== Task input ==

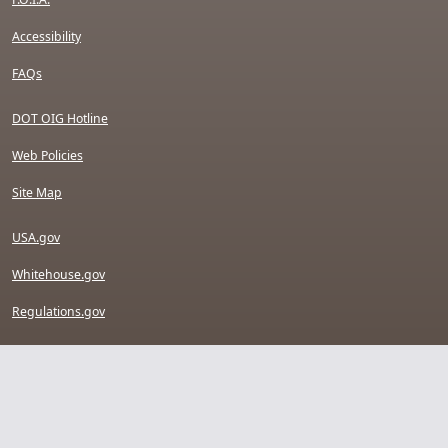
Accessibility
FAQs
DOT OIG Hotline
Web Policies
Site Map
USA.gov
Whitehouse.gov
Regulations.gov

===

What the task requires: Above are the records; print them all exactly and keep the pictures out.

Response to this task:
Accessibility
FAQs
DOT OIG Hotline
Web Policies
Site Map
USA.gov
Whitehouse.gov
Regulations.gov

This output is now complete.